The job is to find each line of the records below that includes the word "legend" and copy it.

*** Records to process ***

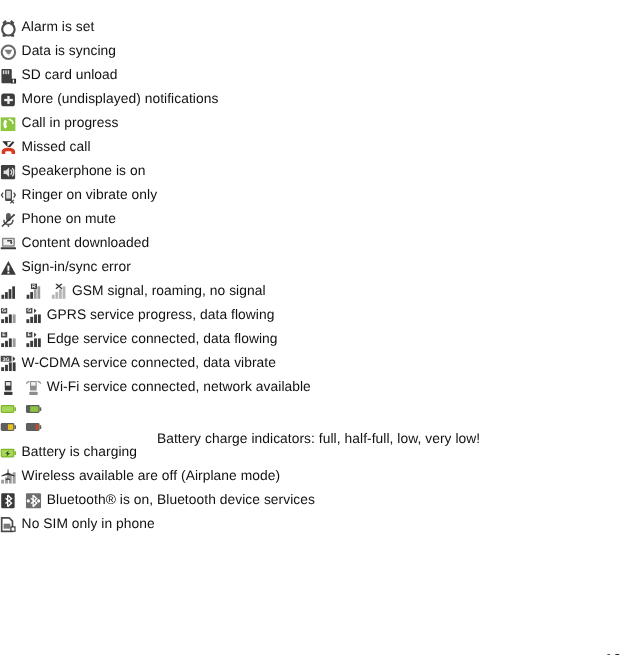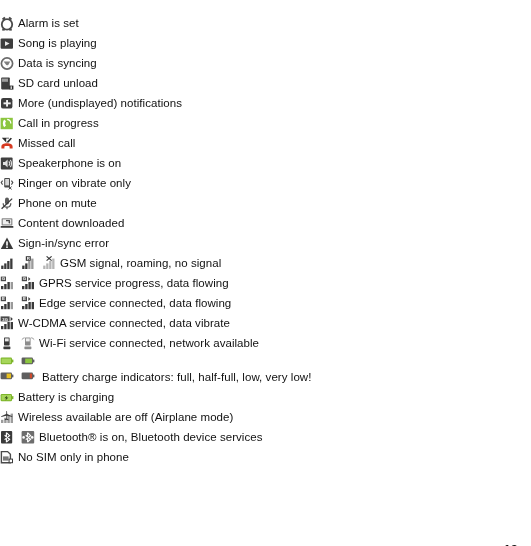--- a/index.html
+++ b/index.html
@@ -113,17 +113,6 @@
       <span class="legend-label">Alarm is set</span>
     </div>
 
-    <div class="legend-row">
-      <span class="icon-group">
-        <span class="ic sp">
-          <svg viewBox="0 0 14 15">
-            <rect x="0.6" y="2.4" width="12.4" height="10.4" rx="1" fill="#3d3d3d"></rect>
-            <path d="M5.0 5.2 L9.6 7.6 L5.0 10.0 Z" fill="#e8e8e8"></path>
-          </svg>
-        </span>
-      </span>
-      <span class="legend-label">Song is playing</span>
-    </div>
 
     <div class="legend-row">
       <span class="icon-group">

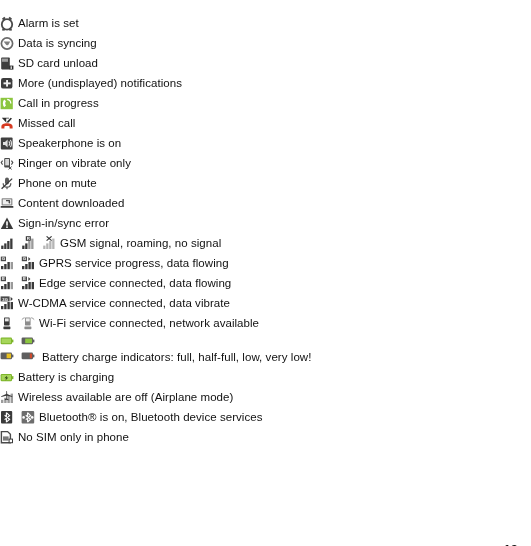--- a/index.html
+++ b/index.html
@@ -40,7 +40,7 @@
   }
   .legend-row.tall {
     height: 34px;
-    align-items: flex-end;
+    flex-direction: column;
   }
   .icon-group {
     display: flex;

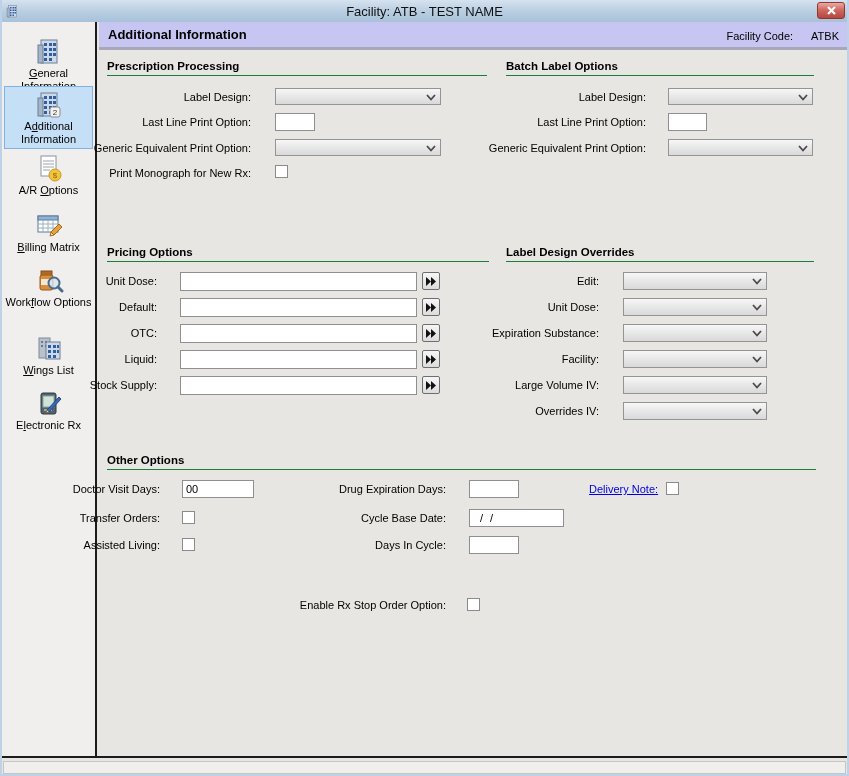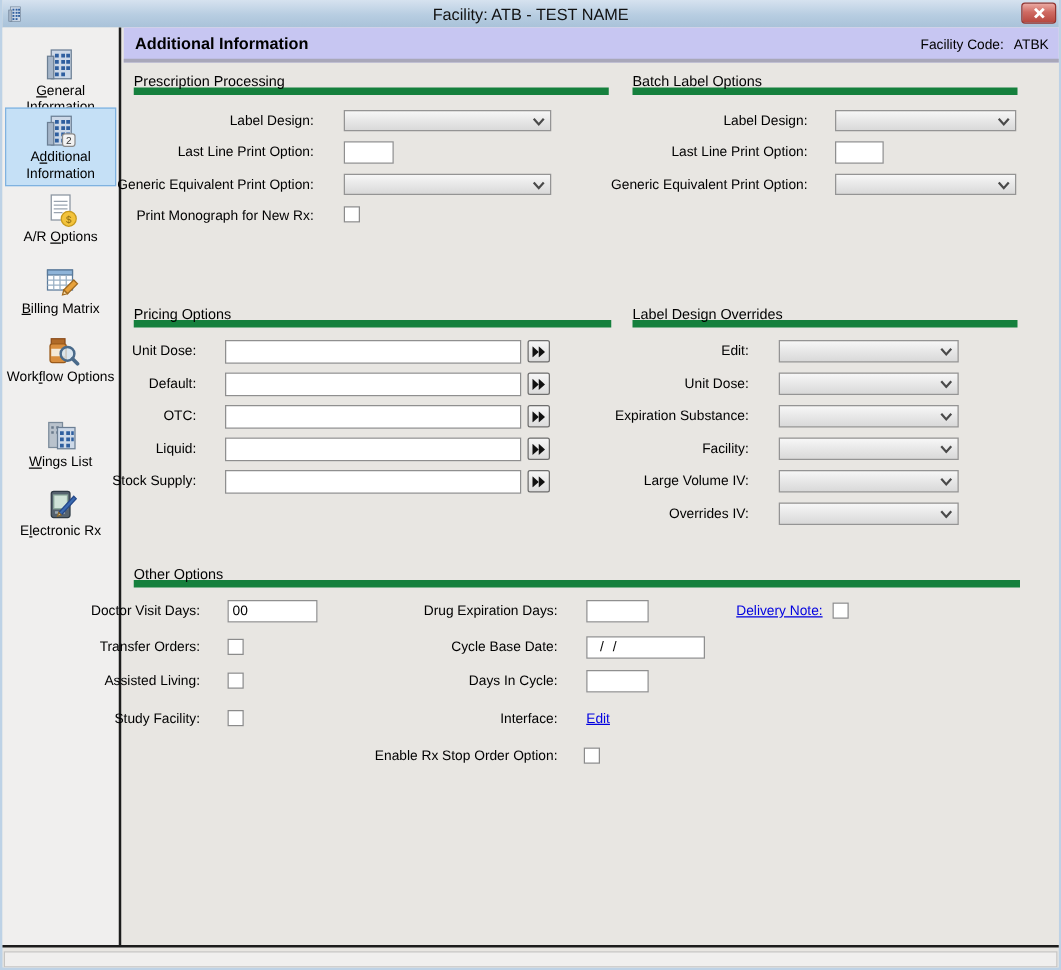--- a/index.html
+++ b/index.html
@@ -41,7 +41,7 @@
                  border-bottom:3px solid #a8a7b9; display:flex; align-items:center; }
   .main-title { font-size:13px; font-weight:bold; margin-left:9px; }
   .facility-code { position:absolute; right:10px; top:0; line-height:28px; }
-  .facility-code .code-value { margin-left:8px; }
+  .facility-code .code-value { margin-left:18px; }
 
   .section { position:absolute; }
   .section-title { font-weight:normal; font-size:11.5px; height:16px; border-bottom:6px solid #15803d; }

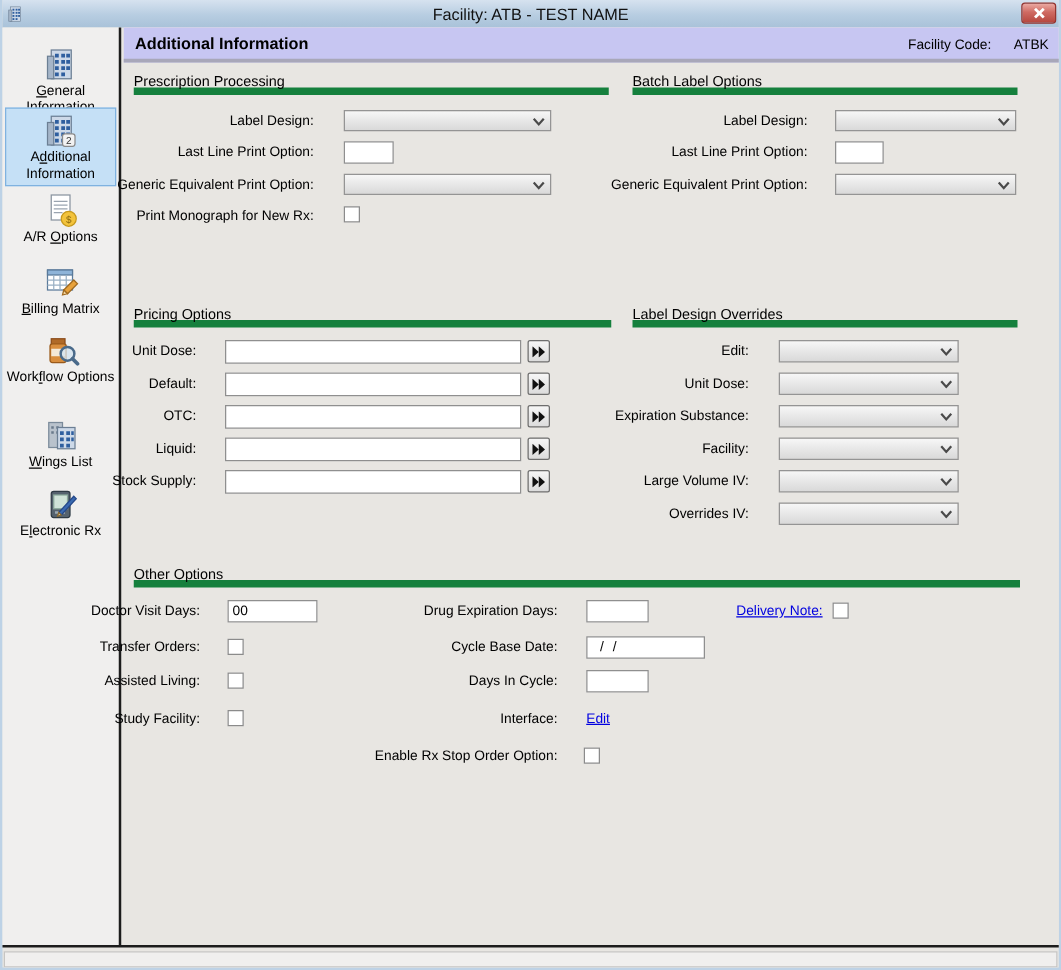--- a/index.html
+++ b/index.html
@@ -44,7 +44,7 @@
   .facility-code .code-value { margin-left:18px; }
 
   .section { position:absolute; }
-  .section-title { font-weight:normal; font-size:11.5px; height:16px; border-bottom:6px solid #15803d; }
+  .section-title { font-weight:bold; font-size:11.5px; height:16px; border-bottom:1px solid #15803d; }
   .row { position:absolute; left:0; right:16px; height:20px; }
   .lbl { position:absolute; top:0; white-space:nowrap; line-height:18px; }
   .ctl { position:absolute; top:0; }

*** End of Records to process ***
*** Records to process ***

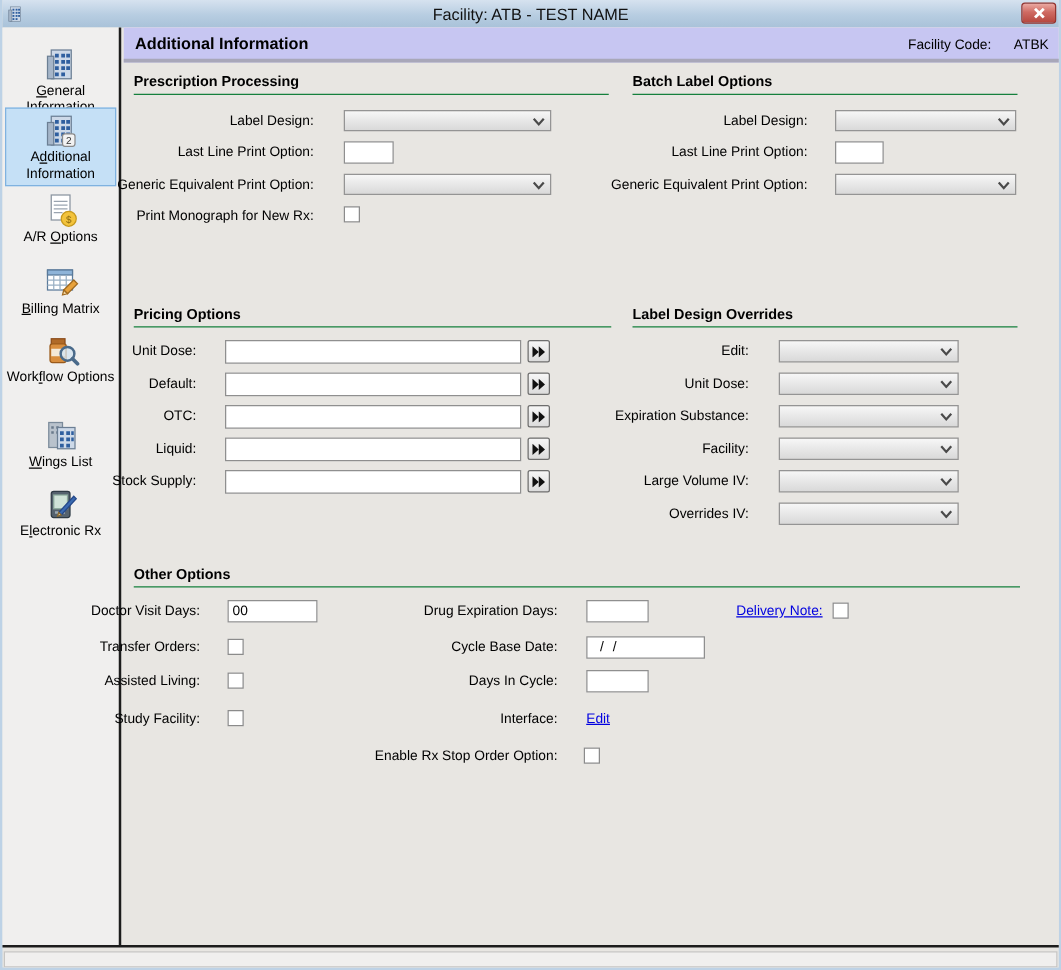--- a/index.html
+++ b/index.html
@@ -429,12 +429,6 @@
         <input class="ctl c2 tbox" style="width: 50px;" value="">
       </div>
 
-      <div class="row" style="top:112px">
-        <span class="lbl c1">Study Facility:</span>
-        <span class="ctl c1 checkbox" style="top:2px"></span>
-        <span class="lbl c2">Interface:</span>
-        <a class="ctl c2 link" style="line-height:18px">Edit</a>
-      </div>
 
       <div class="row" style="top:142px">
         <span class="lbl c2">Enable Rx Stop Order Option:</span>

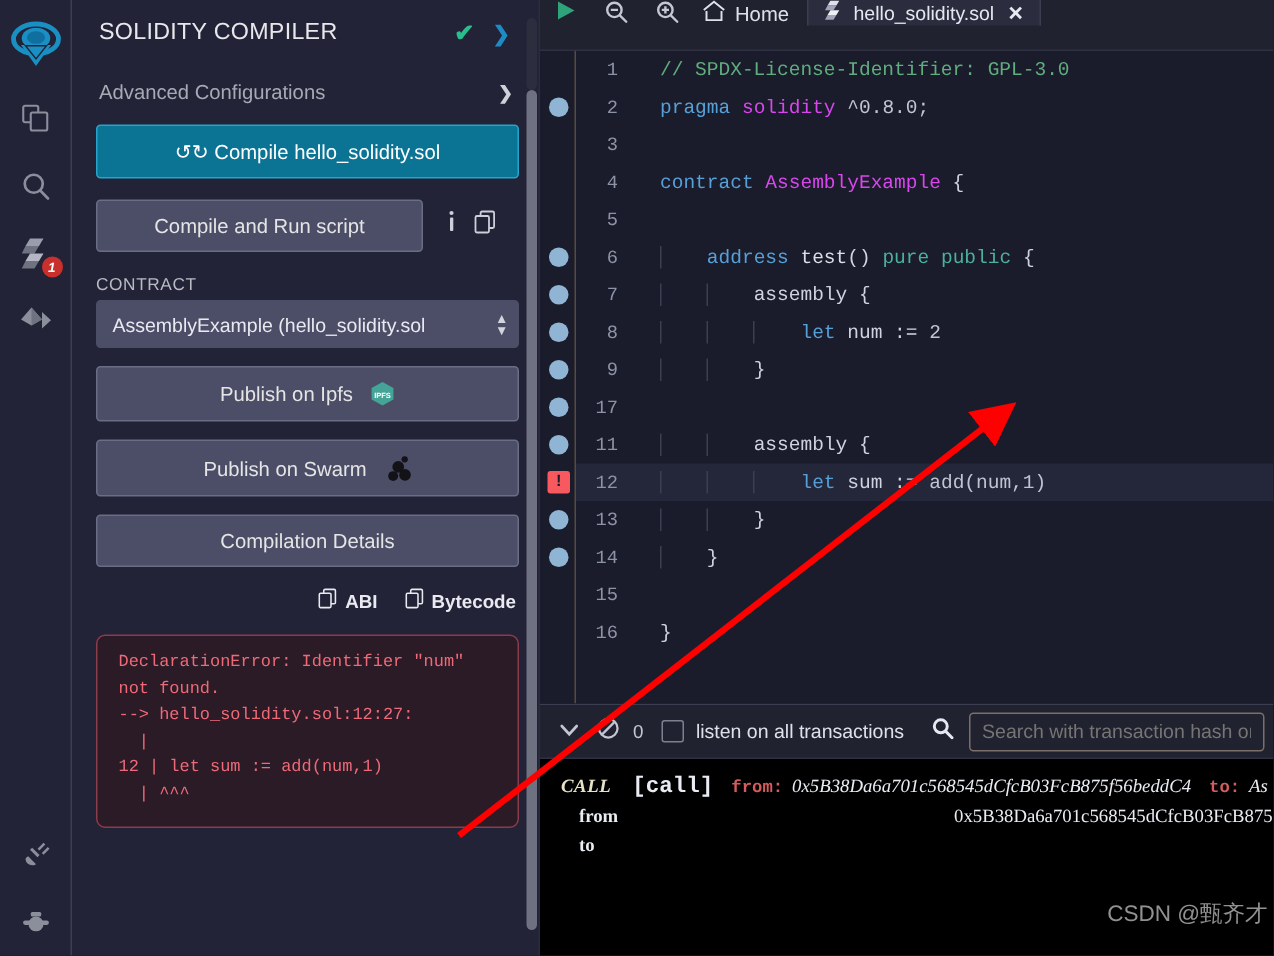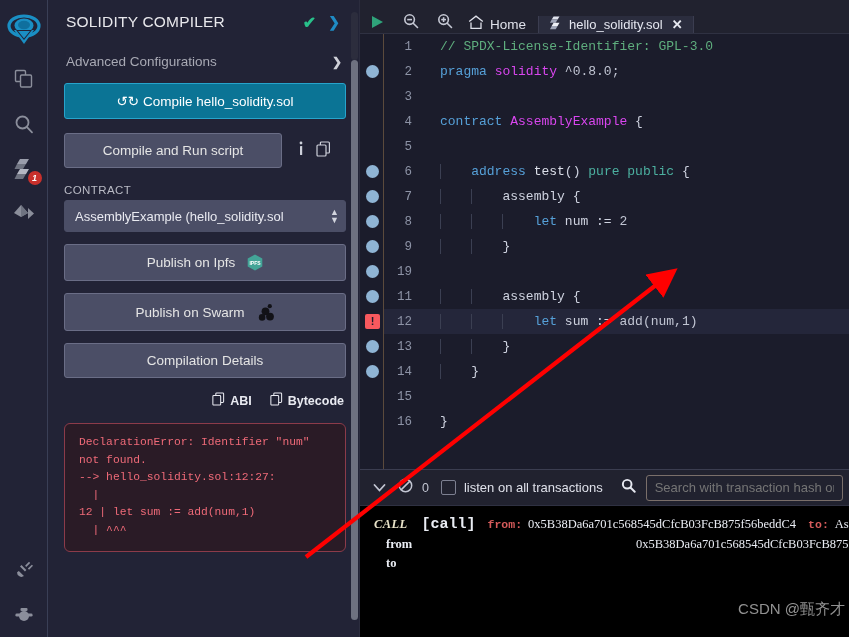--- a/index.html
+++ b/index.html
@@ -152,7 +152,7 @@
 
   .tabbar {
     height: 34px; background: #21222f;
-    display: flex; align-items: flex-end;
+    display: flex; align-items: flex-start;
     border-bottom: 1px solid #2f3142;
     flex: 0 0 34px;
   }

*** End of Records to process ***
*** Records to process ***

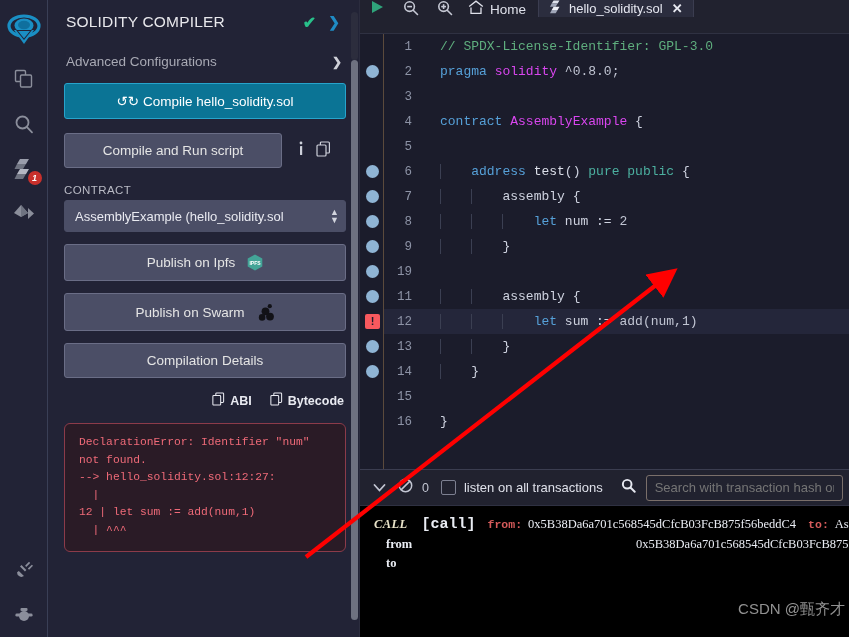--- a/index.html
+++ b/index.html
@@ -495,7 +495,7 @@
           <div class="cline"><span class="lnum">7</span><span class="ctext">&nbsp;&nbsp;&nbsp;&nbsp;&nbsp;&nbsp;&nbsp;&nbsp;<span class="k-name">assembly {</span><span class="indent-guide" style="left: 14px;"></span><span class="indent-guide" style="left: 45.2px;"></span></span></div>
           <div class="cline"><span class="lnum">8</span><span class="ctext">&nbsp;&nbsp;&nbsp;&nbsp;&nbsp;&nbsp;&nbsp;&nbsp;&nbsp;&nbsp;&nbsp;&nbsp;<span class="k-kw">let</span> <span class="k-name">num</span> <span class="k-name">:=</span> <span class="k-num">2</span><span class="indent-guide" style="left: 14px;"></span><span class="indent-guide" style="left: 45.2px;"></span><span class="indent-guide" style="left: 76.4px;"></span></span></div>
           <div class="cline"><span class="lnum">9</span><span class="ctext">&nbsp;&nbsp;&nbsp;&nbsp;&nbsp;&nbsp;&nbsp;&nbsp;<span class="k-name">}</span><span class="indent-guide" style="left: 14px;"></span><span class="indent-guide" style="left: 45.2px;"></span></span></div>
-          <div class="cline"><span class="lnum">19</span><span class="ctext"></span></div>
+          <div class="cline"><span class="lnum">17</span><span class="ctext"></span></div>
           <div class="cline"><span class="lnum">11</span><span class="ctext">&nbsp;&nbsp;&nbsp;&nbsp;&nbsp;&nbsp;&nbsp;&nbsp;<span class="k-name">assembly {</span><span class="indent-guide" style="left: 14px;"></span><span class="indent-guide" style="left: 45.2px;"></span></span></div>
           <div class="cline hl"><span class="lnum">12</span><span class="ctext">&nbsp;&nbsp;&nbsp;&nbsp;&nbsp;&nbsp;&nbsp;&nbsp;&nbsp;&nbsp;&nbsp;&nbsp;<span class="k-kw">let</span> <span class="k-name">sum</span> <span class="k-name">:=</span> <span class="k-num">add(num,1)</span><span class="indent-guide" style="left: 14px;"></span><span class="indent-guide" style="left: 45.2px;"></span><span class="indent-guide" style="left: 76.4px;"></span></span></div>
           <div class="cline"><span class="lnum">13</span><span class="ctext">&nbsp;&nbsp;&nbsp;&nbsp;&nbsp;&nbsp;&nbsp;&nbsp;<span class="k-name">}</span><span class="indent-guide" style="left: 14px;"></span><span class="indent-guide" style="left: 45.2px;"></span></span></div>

*** End of Records to process ***

• [Exercise response]:
       <span class="legend-label">Alarm is set</span>
-    <div class="legend-row">
-      <span class="legend-label">Song is playing</span>
     <div class="legend-row">
   .legend-row.tall {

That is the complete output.